This was extremely informative and useful, challenging my notions of assessment. As the basis for his theoretical standpoint Andrew used these texts
- Brennan, R (2004), Educational Measurement (4th edition). Westport, CT: Greenwood
- Downing, S (2006) Twelve Steps for Effective Test Development in Downing, S and Haldyna, T (2006) Handbook of TEst Development. NY: Routledge
- Gronlund, N (2005), Assessment of Student Achievement (8th edition). NY: Allyn and Bacon [NB 9th edition (2008) now available by Gronlund and Waugh]
The main premise, after Gronlund, is that there is no such thing as a valid test/assessment per se. The validity is driven by the purposes of the test. Thus a test that may well be valid in one context may not be in another. The validity, he argued, is driven by the uses to which the assessment is put. In this respect, he gave an analagy with money. Money only has value when it is put to some use. The ntoes themselves are fairly worthless (except in the esoteric world of the numismatist). Assessments, analogously, have no validity until they are put to use.

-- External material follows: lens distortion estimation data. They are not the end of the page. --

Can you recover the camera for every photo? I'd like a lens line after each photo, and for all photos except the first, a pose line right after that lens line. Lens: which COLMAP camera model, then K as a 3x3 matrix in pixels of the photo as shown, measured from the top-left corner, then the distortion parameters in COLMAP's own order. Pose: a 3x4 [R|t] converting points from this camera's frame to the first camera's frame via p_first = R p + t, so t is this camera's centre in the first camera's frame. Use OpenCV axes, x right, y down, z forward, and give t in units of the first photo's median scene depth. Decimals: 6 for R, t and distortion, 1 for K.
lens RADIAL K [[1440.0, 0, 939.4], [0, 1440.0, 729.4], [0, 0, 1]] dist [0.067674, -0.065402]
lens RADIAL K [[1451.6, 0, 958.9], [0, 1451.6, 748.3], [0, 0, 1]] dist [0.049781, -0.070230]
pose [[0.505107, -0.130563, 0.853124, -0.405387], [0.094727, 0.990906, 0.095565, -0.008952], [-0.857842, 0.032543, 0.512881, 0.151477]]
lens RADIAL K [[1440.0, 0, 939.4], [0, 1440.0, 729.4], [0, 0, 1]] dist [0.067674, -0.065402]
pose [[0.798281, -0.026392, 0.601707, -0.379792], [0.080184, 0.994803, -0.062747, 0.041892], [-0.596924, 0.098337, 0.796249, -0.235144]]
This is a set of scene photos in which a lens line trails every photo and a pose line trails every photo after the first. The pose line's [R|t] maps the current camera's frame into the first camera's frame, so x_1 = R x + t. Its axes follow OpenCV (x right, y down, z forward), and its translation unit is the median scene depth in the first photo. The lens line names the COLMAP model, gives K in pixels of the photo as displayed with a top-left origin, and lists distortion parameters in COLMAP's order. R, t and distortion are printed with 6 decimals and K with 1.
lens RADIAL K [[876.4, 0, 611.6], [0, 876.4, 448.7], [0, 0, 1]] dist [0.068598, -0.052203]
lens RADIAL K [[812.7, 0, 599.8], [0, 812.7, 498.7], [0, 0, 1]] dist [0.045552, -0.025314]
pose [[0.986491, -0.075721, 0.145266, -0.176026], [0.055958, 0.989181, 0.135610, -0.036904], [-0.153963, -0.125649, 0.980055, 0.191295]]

Thus a test of English for entrance to a UK university (IELTS) is valid if, the UK university system validates it. Here then is the concept of consequential validity. It is also only valid if it fits the context of those taking it. Here is the concept of face validity – the assessment must be ‘appealing’ to those taking it.
Despite these different facets of validity (and others were covered – predictive validity, concurrent validity, construct validity, content validity), Gronlund argues that validity is a unitary concept. This echoes Cronbach and Messick as discussed earlier. There is no validity without all of these facets I suppose would be one way of looking at this.
Gronlund also argues that validity cannot itself be determined – it can only be inferred. In particular, inferred from statements that are made about, and uses that are made of, the assessment.
The full list of chacteristics that were cited from Gronlund are that validity
- is inferred from available evidence and not measured itself
- depends on many different types of evidence
- is expressed by degree (high, moderate, low)
- is specific to a particular use
- refers to the inferences drawn, not the instrument
- is a unitary concept
- is concerned with the consequences of using an assessment
Some issues arising for me here are that the purposes of ICT assessment at 16 are sometimes, perhaps, far from clear. Is it to certificate someone’s capability in ICT so that they may do a particular type of job, or have a level of skills for employment generally, or have an underpinning for further study or have general life skills, or something else, or all of these? Is ‘success’ in assessment of ICT at 16 a necessary pre requisite for A level study? For entrance to college? For employment?
In particular I think the issue that hit me hardest was – is there face validity: do the students perceive it as a valid assessment (whatever ‘it’ is).
One final point – reliability was considered to be an aspect of validity (scoring validity in the ESOL framework of CA).